Você escreveu sobre como tomar esses medicamentos mudou sua relação com a comida. Como essa experiência pessoal desafiou ou aprofundou sua compreensão sobre o funcionamento dos medicamentos GLP-1?
Há muita ciência neste livro, e provavelmente conversei e citei centenas de especialistas. Mas não há dúvida de que experimentar esses medicamentos em primeira mão mudou minha relação com a comida.
Ao comer, há uma sensação de satisfação, uma sensação de saciedade, e depois há a sensação de saciedade do Dia de Ação de Graças, e depois há a sensação de ser levado ao limite da náusea — ou ao limite. É importante notar que cada pessoa vivencia isso de forma diferente. Mas esses medicamentos me levaram ao limite da náusea. Fiquei mais cuidadosa com o que queria comer e simplesmente não queria comida parada no meu estômago.

· · ·

Instruções ▸
No trecho sobre os medicamentos GLP-1, a que limite esses medicamentos levaram quem fala? As linhas apresentadas adiante são dispensáveis.

Entradas do conjunto de dados ▸
· · ·

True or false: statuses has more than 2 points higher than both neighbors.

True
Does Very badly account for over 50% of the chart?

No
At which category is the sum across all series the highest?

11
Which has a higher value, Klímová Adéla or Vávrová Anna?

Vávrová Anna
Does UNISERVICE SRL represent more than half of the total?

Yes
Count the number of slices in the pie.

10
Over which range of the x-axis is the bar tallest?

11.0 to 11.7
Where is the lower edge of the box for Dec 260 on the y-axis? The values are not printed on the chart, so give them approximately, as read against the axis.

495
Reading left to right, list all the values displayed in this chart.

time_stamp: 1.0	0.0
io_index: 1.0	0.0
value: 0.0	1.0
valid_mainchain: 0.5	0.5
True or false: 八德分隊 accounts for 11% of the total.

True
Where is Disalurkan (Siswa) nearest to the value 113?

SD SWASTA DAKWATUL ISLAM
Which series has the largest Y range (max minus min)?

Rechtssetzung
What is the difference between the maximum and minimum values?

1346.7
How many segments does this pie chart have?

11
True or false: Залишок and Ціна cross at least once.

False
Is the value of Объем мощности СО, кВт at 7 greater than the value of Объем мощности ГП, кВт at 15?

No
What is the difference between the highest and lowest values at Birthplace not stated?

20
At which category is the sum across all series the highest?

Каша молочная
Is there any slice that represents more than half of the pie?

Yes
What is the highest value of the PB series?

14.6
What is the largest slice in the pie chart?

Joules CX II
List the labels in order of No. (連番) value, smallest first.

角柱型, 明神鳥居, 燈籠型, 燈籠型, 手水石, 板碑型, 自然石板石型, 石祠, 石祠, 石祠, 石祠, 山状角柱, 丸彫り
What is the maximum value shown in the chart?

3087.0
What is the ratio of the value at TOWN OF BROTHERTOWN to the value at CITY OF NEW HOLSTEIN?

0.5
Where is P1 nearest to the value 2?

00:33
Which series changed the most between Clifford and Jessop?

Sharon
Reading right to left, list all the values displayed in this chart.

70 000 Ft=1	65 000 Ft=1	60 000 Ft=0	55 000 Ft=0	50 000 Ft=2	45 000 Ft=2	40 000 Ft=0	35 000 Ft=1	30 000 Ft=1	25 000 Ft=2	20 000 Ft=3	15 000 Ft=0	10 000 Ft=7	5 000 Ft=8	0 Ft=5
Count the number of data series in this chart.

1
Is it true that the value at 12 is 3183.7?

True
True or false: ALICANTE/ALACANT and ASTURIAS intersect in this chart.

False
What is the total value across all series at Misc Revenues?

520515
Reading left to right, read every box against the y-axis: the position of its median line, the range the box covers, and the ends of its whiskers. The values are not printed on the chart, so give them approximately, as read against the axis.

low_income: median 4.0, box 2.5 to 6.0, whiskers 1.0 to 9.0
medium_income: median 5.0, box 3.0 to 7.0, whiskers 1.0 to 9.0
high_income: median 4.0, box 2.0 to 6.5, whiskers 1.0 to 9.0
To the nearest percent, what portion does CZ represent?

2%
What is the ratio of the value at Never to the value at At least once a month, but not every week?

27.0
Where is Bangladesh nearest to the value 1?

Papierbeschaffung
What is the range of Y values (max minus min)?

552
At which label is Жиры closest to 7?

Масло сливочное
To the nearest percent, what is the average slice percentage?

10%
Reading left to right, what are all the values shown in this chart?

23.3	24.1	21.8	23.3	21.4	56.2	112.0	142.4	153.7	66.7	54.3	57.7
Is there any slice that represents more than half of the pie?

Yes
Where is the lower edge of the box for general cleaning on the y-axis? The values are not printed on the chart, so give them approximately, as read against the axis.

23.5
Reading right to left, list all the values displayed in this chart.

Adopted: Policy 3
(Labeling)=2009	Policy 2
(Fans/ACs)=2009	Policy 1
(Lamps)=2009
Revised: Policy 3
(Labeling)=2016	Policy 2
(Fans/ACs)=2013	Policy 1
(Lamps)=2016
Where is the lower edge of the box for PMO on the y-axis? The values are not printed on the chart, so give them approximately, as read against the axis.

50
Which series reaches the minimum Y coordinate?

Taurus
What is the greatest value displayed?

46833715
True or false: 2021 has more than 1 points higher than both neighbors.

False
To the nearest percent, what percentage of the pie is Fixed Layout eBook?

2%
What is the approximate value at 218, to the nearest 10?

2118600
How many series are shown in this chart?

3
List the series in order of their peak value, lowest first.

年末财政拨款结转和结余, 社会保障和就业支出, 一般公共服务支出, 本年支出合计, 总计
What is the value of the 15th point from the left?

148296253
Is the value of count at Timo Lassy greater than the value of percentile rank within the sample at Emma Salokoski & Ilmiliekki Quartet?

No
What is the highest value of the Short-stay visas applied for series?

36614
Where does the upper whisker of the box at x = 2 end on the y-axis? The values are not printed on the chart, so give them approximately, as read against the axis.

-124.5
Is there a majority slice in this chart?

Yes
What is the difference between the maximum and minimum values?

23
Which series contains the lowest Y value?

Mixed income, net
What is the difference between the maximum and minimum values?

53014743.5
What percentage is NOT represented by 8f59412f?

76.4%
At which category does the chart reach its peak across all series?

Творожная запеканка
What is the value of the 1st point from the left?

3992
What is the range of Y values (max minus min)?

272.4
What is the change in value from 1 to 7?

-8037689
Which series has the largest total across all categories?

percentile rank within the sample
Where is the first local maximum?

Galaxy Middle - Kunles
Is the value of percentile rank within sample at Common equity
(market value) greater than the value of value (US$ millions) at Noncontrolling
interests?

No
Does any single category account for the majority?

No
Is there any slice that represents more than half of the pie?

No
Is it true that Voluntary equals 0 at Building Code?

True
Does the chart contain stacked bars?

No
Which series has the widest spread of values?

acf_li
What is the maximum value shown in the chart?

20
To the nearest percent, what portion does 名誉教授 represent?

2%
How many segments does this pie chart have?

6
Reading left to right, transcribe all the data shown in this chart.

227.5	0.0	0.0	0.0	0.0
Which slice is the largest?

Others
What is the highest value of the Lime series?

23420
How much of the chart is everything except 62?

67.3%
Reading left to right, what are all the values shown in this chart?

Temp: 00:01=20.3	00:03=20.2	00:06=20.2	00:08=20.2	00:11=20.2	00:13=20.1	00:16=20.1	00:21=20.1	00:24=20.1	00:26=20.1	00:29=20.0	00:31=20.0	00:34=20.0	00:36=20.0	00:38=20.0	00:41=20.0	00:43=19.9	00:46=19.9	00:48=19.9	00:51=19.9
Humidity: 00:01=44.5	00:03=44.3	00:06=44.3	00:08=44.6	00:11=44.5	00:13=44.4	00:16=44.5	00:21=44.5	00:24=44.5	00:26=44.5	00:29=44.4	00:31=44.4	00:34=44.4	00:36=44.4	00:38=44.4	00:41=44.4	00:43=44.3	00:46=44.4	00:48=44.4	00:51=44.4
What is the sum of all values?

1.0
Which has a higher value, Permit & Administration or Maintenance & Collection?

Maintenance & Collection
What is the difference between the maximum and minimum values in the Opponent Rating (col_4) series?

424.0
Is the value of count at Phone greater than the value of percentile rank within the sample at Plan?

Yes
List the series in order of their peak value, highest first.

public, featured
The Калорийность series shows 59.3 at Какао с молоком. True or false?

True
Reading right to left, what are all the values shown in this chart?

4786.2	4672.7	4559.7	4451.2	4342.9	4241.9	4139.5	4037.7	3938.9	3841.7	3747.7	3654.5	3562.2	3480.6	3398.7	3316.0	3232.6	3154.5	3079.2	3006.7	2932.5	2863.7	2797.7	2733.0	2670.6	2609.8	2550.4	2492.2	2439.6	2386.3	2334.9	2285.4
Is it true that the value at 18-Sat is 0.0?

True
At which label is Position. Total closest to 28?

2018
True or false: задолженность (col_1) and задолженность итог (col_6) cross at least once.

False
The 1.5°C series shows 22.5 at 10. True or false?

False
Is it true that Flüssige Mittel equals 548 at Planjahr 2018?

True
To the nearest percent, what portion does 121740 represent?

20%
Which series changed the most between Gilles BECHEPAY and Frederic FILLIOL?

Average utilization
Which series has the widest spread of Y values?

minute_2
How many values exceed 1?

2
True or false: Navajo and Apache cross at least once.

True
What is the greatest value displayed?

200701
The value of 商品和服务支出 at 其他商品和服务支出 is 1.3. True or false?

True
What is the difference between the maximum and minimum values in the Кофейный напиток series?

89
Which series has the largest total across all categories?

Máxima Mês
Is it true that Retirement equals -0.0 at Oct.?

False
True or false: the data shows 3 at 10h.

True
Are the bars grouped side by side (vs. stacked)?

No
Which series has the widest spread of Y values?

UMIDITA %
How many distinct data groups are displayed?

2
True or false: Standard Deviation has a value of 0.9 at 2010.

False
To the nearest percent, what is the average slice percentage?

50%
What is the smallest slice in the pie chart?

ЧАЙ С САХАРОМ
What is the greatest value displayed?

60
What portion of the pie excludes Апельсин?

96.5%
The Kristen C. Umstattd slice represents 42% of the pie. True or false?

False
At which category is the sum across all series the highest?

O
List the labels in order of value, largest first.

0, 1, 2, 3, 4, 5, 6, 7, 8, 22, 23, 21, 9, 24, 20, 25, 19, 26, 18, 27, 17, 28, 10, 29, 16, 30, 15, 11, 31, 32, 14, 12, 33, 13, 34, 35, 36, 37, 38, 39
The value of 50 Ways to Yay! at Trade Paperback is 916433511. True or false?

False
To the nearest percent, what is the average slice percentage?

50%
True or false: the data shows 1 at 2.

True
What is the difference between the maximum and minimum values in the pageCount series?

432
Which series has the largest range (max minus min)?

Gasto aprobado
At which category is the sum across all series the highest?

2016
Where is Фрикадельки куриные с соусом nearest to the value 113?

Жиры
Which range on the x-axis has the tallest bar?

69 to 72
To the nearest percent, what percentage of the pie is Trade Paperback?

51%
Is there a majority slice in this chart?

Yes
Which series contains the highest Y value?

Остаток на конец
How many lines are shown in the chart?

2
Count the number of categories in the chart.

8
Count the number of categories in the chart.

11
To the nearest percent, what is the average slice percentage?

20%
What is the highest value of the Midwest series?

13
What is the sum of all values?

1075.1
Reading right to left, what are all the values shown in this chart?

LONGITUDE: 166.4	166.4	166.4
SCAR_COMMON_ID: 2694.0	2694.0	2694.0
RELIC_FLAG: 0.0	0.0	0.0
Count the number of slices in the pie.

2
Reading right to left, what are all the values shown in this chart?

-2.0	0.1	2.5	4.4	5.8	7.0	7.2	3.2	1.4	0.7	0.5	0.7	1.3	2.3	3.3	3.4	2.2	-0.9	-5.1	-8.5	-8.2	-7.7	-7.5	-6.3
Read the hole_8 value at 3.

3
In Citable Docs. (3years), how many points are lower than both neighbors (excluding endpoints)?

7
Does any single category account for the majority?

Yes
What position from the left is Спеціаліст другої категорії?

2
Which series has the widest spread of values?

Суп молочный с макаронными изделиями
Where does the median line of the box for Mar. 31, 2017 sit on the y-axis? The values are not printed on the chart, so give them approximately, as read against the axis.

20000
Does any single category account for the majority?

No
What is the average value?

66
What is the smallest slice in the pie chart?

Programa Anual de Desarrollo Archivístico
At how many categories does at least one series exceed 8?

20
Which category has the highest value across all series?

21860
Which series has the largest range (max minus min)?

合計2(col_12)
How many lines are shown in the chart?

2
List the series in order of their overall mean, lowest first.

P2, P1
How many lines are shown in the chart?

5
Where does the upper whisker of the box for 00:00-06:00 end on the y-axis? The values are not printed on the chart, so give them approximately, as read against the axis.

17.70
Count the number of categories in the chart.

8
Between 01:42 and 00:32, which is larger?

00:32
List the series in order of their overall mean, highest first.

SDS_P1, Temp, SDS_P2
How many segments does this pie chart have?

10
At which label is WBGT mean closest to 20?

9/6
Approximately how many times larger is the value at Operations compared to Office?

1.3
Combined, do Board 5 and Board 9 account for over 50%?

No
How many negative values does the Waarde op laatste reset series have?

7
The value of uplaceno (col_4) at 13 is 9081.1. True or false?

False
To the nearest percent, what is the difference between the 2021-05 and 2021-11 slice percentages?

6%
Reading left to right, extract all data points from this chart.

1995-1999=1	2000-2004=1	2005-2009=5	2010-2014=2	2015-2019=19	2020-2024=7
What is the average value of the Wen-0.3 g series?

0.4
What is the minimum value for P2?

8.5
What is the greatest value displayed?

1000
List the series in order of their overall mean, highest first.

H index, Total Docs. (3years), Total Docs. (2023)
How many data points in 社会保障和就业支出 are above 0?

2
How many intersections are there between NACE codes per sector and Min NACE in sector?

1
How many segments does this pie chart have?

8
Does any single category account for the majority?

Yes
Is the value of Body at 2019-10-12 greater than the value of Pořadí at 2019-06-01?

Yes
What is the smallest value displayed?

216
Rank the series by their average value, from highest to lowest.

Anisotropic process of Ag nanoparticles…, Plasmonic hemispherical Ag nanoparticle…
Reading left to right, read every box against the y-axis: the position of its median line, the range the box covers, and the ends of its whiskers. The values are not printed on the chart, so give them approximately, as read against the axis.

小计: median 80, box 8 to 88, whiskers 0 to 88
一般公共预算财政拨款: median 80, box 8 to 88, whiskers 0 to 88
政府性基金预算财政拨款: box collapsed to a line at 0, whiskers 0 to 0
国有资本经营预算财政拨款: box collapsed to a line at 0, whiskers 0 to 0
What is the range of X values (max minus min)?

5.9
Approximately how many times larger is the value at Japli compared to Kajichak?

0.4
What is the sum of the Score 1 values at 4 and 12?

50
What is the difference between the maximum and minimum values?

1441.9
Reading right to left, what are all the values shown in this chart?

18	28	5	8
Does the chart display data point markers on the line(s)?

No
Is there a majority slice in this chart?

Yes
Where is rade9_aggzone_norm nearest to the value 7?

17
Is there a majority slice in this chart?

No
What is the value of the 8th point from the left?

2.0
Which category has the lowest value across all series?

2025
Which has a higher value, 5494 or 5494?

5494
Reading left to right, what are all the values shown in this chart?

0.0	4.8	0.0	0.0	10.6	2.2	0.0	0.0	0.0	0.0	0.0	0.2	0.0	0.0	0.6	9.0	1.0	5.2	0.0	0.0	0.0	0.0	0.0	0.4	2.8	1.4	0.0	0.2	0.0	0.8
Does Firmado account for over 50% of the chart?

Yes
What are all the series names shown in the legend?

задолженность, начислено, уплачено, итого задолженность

· · ·

Resposta ao problema ▸
Ao limite da náusea.